Geoffrey had thrown out a great deal of what he'd learned from Oliver, and sometimes thrust it aside with great force, but he'd kept the standardized gestures. Basil had referred to Oliver alternately as the Laban or Gallaudet of canine communication. That overstated the case from Geoffrey's point of view.
But Darren's desire to remove the entire history of wolves from the canon was worse than any highfalutin terms applied to Oliver's memory. "They're members of the company," he said, and Bernhardt's growling subsided. At least she trusted him to stand up for her.

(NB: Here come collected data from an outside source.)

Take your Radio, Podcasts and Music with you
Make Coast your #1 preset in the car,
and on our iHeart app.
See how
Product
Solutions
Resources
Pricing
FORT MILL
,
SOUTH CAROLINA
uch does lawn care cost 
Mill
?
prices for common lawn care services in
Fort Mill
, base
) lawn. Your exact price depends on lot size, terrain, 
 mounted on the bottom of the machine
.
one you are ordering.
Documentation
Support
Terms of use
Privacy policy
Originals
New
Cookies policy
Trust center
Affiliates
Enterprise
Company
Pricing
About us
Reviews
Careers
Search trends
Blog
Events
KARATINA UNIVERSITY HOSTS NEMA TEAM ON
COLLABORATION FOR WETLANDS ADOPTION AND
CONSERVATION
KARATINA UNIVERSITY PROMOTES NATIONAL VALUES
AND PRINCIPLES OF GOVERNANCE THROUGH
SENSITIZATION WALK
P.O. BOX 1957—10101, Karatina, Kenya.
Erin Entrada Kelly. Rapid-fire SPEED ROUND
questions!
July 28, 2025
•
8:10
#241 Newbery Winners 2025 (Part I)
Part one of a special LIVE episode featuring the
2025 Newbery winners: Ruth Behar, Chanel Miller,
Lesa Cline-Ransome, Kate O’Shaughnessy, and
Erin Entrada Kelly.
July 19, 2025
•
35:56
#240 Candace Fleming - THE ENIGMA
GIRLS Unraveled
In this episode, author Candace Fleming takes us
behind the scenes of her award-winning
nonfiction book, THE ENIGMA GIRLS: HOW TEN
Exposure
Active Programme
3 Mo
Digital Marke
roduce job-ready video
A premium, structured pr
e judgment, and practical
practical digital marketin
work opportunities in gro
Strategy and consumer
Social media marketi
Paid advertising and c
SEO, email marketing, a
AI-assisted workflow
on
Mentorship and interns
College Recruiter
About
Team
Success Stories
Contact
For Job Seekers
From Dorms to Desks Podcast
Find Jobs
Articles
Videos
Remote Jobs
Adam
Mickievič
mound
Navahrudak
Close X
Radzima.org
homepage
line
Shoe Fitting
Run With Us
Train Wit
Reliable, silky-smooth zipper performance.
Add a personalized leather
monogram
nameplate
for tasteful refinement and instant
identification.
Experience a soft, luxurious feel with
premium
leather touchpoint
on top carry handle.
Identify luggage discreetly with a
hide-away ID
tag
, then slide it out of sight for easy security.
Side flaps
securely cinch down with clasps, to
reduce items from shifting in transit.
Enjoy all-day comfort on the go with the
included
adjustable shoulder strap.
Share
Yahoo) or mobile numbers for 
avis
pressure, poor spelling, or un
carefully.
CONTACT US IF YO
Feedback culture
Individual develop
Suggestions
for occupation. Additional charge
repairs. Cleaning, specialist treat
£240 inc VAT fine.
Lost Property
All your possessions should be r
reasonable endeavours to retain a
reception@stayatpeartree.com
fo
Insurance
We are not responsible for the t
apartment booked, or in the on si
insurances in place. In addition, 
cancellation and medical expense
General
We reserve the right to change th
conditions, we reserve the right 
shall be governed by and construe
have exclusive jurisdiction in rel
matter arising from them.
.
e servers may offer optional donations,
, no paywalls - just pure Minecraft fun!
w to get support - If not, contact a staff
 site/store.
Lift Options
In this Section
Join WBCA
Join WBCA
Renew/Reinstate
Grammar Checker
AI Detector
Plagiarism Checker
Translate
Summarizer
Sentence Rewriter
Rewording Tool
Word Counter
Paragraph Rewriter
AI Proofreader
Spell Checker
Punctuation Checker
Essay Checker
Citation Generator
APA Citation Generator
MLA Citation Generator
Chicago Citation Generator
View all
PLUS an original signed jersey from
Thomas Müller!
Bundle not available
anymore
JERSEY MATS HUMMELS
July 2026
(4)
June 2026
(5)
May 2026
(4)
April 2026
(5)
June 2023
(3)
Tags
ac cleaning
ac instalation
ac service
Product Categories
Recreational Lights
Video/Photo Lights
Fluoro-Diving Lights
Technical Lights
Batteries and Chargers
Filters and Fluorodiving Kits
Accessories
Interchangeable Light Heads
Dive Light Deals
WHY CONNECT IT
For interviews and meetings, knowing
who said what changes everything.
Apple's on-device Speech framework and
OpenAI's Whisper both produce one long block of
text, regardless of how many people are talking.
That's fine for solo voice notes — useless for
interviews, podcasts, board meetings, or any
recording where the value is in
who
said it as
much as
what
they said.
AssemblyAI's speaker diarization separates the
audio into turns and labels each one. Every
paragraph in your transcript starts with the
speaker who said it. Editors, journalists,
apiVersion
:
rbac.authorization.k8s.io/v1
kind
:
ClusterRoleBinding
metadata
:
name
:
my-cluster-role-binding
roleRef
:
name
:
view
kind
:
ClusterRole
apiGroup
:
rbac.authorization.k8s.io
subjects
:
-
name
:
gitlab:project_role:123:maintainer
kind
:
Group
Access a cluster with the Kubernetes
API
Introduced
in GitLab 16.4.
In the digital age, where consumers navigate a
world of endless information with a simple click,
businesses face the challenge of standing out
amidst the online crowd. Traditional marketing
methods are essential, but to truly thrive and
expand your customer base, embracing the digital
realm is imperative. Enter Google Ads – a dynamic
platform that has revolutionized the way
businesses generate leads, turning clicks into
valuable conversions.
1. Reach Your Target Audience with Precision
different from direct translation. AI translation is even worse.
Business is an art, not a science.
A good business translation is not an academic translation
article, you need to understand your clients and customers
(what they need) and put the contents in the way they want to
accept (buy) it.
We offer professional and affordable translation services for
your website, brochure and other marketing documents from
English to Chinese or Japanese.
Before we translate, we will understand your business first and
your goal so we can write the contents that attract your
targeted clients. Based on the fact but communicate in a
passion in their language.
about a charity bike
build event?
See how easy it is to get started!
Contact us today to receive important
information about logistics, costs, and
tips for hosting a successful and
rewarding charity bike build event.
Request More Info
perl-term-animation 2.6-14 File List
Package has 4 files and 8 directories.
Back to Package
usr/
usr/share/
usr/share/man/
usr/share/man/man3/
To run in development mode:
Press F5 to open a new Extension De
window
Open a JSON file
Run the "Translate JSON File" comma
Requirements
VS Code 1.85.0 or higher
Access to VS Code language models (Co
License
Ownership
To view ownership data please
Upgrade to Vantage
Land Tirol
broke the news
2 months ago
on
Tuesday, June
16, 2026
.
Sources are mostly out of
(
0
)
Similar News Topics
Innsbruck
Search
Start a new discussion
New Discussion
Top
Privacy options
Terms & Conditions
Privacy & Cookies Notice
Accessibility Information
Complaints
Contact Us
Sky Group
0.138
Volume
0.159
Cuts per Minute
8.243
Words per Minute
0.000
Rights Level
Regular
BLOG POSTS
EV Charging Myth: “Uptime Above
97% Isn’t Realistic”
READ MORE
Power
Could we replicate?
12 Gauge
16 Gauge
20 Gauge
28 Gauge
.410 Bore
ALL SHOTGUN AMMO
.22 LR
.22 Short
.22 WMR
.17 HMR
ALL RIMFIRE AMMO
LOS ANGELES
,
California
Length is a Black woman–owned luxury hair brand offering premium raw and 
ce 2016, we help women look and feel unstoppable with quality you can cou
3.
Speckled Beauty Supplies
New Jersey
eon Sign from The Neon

"And you," Darren said, looking down his nose at Geoffrey by raising his chin high enough that it was nearly parallel with the floor, "are merely the Interim Artistic Director. My contract states that you will not interfere with my production in any way. This is interference of the first order."
"You're putting my employees out of work."
Darren sniffed. "They're dogs. Let them run about and sniff each other's bottoms like any other crowd of actors freed to their own devices."
Geoffrey slammed his hand on the table. "You'll pay them. All of them. In full. If you'd decided to cut the wolves early on, they could have found other jobs, but now they're stuck."
"I don't care what you do," Darren said, and stood up. "Keep them all in steak and sausages if you must, but I will not have them on my stage."
It would be counterproductive to point out to him that it wasn't his stage. Instead, Geoffrey glanced at Bernhardt, who had settled back in her chair. She flicked her ear at Geoffrey and let the tip of her tail wag.
"Their pay will come out of your budget," Geoffrey said, in case Darren had missed that part.
"I'm not tarting up the entire cast in baroque velvets as Oliver would have. Pay the pets."
And with that, Darren left before Bernhardt could do more than bark at him, and he swept out faster than she followed.
"I'm sorry," Geoffrey said to her. "There will be something for you all next season, I'm sure."
Bernhardt put her paws on his knees and barked in his face.
"I promise," he said, and decided that it wouldn't be the worst thing in the world to be forsworn to a dog. "If I have to direct it myself."
She lifted her left paw and waggled it side-to-side, an affectation that was one of Oliver's favorite inventions.
Geoffrey groaned. "The Scottish Play?"
Bernhardt licked his face, grinning at him.
"Maybe," he said, and rubbed her silky gray ears. "We'll see."